文書抜粋:
------------------------
木には、シロアリが好んで食べる木と食べない木があります。
徳島県林業総合技術センターと京都大学木質科学研究所が、
住宅建材によく使われるヒノキ・スギ・ベイマツ・ベイツガの
心材を使って、このイエシロアリによる被害を実験しています。
(平成11年、下記図表1、2参照)


試験方法は、各心材(10cm×10cm×10cm)10体を、
イエシロアリ飼育槽上に3ヶ月設置し、1ヶ月ごとに目視観察による
被害度と、被害面数の測定を行ない、質量減少率を求めています。
(気温28℃、湿度75〜80%、個体数50万〜100万匹)
その結果、これらの中で、ベイツガの心材の被害度が最も高い事が
わかりました。
ヒノキとスギの心材の被害状況は、イエシロアリのくい痕が残る程度で
ほとんど被害は見られませんでした。食べかけてはみたけれど、戴けない
代物なのでやめたというところでしょうか。ベイツガは、部分的に激しい
被害が見られました。
平均被害面数は、ヒノキ心材0.5面、スギ心材0.6面で、ベイツガ
は5.2面と被害面数が最も高く、1ヶ月でほとんどの面が被害を受けて
いました。
イエシロアリによる推定質量減少率を見ると、スギやヒノキの心材は、
ほとんど被害がないぐらいの軽い減少率でした。一方、ベイツガは3ヶ月
で40%も質量が減少し、大きく食害される危険性が指摘されています。
------------------------
データセットの抜粋
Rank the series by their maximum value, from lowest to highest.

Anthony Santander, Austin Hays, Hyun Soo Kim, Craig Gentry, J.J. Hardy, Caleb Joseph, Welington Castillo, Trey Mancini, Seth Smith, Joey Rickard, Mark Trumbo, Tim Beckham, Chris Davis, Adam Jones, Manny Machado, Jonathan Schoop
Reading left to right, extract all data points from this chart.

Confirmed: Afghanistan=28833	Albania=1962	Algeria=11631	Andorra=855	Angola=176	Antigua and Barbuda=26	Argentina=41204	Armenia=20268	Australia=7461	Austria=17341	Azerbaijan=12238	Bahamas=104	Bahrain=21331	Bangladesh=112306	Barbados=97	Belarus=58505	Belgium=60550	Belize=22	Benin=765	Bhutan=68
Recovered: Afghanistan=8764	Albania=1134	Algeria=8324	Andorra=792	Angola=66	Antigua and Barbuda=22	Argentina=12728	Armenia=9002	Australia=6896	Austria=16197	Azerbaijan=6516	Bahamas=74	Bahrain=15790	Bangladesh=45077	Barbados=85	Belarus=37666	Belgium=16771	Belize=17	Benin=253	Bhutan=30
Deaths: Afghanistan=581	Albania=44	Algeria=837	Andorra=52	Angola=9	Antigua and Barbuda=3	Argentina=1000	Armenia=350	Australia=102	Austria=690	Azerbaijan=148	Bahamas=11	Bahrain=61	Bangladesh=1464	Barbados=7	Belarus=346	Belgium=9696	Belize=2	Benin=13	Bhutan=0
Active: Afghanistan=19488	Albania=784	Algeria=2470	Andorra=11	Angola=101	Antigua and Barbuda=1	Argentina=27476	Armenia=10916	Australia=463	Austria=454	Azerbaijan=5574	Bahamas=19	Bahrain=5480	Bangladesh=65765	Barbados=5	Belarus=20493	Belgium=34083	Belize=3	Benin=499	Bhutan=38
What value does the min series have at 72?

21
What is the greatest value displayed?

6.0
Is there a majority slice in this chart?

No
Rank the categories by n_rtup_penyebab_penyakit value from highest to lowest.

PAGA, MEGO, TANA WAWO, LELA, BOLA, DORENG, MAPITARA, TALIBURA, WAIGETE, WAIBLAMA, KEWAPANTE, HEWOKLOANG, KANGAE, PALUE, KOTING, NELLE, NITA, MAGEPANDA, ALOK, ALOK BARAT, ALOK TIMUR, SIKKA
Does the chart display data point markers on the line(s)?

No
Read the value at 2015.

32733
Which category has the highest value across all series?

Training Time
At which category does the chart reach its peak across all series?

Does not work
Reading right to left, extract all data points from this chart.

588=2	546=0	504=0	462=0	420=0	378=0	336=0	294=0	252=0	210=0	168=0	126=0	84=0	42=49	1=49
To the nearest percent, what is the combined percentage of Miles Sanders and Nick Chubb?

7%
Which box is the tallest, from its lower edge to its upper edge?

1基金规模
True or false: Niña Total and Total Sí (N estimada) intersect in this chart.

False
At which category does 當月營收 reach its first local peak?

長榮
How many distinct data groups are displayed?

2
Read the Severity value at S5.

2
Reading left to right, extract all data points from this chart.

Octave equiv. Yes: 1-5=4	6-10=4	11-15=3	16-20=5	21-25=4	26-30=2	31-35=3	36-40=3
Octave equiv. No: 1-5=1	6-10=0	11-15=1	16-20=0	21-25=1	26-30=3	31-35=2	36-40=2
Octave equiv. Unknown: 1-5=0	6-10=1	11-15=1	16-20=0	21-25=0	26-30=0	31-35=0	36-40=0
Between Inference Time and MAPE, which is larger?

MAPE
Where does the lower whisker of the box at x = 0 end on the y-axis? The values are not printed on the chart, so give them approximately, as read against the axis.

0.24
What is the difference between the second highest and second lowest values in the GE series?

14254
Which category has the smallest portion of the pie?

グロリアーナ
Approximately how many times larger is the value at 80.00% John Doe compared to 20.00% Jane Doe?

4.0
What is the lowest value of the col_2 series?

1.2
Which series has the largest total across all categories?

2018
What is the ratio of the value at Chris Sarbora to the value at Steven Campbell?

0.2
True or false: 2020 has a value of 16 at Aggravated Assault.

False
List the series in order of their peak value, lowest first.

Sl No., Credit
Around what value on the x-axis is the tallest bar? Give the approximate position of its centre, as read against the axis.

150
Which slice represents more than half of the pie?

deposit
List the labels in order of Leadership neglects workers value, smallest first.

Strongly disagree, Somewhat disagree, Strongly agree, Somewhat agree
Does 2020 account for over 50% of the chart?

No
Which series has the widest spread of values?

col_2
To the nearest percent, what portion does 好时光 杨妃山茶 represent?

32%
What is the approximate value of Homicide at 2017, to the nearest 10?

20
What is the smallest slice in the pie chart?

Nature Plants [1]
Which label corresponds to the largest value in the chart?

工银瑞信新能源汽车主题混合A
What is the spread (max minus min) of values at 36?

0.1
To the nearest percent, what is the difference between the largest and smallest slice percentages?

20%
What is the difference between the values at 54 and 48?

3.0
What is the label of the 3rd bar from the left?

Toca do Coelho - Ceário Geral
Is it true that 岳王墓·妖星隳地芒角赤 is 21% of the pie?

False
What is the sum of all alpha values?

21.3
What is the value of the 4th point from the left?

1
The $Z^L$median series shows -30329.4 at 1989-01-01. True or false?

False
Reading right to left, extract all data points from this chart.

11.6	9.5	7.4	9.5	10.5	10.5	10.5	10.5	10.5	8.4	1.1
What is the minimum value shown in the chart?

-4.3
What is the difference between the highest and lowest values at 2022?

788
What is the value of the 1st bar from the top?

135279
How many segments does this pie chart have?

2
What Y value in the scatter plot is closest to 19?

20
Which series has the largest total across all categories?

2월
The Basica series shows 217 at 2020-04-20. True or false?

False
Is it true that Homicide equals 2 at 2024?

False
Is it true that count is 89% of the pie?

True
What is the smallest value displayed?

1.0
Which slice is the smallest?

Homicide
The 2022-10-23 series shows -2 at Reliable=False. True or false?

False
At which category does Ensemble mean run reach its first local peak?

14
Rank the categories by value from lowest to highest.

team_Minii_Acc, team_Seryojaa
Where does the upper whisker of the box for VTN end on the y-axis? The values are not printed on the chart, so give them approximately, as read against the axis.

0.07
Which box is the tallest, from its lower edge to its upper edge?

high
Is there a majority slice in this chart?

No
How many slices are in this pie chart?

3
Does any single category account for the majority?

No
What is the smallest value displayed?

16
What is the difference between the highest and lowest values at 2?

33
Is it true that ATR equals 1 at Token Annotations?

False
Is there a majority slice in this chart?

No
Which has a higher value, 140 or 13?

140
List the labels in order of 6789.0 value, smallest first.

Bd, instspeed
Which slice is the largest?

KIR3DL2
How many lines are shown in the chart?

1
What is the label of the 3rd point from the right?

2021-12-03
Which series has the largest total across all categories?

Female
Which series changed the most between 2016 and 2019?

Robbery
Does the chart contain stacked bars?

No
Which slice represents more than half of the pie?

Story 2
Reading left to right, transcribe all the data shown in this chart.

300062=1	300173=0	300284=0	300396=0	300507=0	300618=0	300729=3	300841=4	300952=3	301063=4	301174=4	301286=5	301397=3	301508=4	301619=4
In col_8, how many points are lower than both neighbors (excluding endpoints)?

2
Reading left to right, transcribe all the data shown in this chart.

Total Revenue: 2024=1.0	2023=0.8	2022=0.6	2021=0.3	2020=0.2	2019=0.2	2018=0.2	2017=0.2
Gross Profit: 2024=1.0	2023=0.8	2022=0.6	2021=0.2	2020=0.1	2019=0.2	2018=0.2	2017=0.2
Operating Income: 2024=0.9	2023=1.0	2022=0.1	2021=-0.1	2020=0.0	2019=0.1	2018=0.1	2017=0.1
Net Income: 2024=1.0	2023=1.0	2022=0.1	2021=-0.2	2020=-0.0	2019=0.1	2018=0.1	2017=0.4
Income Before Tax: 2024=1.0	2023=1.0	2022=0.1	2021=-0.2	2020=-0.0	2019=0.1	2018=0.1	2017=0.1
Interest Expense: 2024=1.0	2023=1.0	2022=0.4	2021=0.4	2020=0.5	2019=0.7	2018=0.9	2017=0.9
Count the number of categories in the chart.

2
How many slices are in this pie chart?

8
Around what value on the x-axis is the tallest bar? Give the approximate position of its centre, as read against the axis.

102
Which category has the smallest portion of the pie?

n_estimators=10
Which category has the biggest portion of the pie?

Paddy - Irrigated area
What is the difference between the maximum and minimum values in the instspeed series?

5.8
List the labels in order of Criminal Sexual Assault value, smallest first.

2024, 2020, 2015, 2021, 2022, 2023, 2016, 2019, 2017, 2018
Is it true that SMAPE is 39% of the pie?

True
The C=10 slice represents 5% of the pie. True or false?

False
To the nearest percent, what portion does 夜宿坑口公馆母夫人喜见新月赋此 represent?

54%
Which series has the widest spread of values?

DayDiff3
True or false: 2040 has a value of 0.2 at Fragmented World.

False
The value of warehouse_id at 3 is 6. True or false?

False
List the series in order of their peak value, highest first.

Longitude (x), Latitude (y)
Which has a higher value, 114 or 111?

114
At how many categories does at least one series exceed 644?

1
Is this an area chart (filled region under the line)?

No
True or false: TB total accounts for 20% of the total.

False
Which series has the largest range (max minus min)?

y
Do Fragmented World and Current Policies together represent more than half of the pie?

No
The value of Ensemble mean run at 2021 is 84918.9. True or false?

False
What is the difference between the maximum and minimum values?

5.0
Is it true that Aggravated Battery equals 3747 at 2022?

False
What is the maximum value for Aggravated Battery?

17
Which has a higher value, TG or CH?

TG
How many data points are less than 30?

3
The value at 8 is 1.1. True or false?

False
------------------------
課題 A: シロアリと木の文章で「イエシロアリによる推定質量減少率を見ると」から始まる段落を、大事な事実を残したまま短い箇条書きにしてください。
課題 B: シロアリと木の文章を、最後の文のあとから書き進めてください。
資料は、シロアリと木の文章とは関係がありません。

解答例 A:
- スギとヒノキの心材は、質量の減り方がごく軽く、被害はほとんどなかった。
- ベイツガは3ヶ月で質量が40%も減った。
- ベイツガは大きく食べられる危険があると指摘されている。

解答例 B:
イエシロアリは、とにかくベイツガが大好きなのです!
ツーバイフォー住宅(2×4)には、このベイツガが使われています。
いくら土台にシロアリ駆除剤を撒いても、今の薬剤は住む人が農薬被害に
遭わぬよう昔ほど強い薬剤を使用しないので、効果は5年〜10年ほどで
切れてしまいます。
それならば、薬剤の効果が切れた頃にまたシロアリ駆除剤を撒けば良い
のでは、と思われるかもしれません。ですが、それですと数年おきにお金
がかかりますし、タイミングを間違えると家全体がすでに・・・・という事に
なっているかもしれません。
そんな心配がいらないのが、実験結果でも分かるように耐蟻性のある材
(ヒノキ、スギの心材)です。これらの材を最初から土台に使いましょう。